In [1]:
import pandas as pd
import numpy as np
from sklearn.model_selection import train_test_split
from sklearn.preprocessing import StandardScaler, OneHotEncoder
from sklearn.compose import ColumnTransformer
from sklearn.pipeline import Pipeline
from sklearn.linear_model import LinearRegression
from sklearn.metrics import mean_squared_error, r2_score
import matplotlib.pyplot as plt
from sklearn.compose import ColumnTransformer
from sklearn.preprocessing import StandardScaler, OneHotEncoder
import os
import tensorflow
import missingno as msno
from fancyimpute import IterativeImputer, KNN

2025-01-05 21:55:33.609994: I tensorflow/core/util/port.cc:153] oneDNN custom operations are on.
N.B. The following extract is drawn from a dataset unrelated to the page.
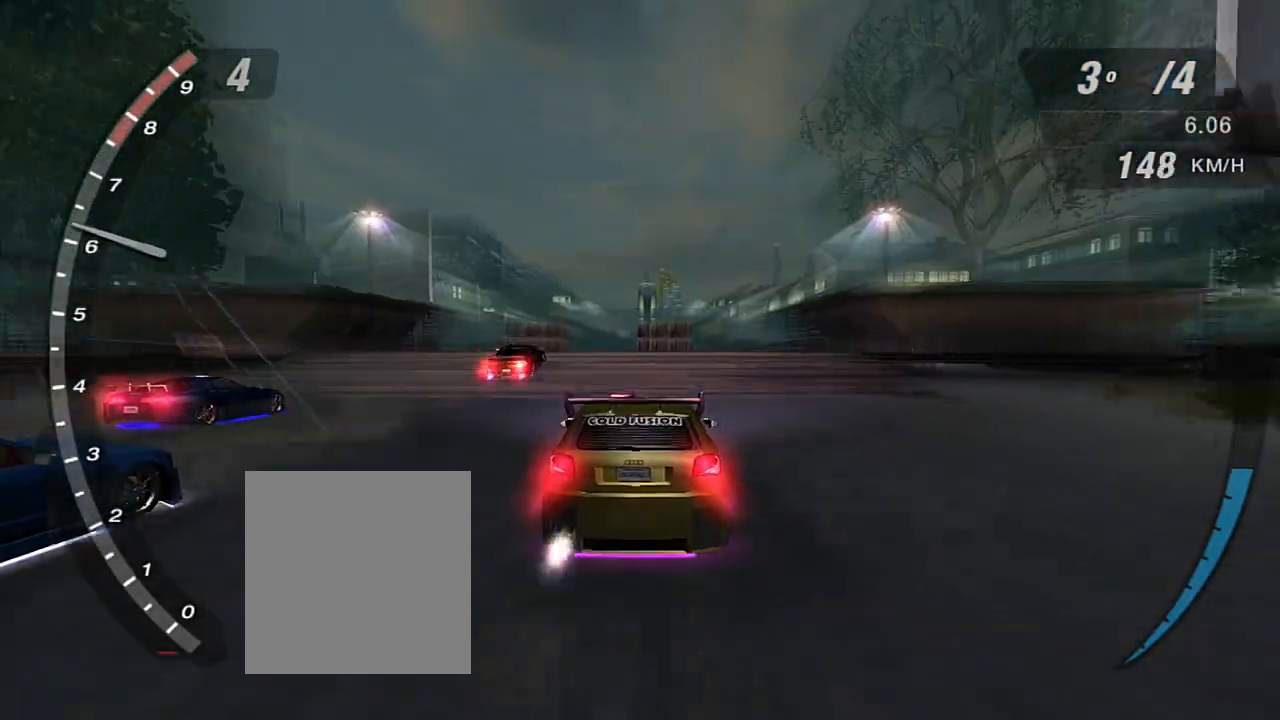
{"buttons": ["R2"], "left_stick": "center", "right_stick": "center", "events": [[367, "X", "up"]]}
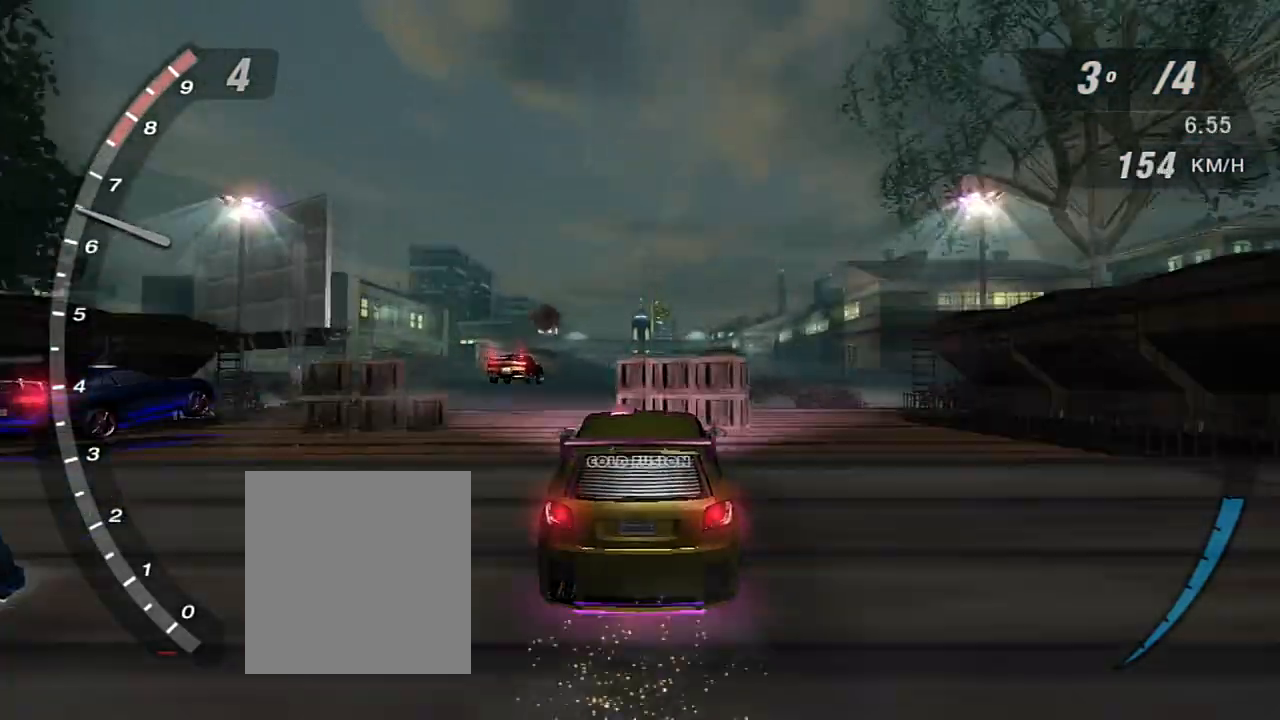
{"buttons": ["R2"], "left_stick": "center", "right_stick": "center", "events": []}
You may see slightly different numerical results due to floating-point round-off errors from different computation orders. To turn them off, set the environment variable `TF_ENABLE_ONEDNN_OPTS=0`.
2025-01-05 21:55:33.632706: I external/local_xla/xla/tsl/cuda/cudart_stub.cc:32] Could not find cuda drivers on your machine, GPU will not be used.
2025-01-05 21:55:33.807629: I external/local_xla/xla/tsl/cuda/cudart_stub.cc:32] Could not find cuda drivers on your machine, GPU will not be used.
2025-01-05 21:55:33.894977: E external/local_xla/xla/stream_executor/cuda/cuda_fft.cc:477] Unable to register cuFFT factory: Attempting to register factory for plugin cuFFT when one has already been registered
E0000 00:00:1736114134.026031   56603 cuda_dnn.cc:8310] Unable to register cuDNN factory: Attempting to register factory for plugin cuDNN when one has already been registered
E0000 00:00:1736114134.07

In [2]:
# Load all data files
kiwo_url = '../Data/kiwo.csv'
umsatz_url = '../Data/train.csv'
wetter_url = '../Data/wetter.csv'
test_url = '../Data/test.csv'

df_kiwo = pd.read_csv(kiwo_url)
df_umsatz = pd.read_csv(umsatz_url)
df_wetter = pd.read_csv(wetter_url)
df_test = pd.read_csv(test_url)

# Prepare training data
df_train = pd.merge(df_umsatz, df_wetter, on='Datum', how='left')
df_train = pd.merge(df_train, df_kiwo, on='Datum', how='left')

# Prepare test data
df_test = pd.merge(df_test, df_wetter, on='Datum', how='left')
df_test = pd.merge(df_test, df_kiwo, on='Datum', how='left')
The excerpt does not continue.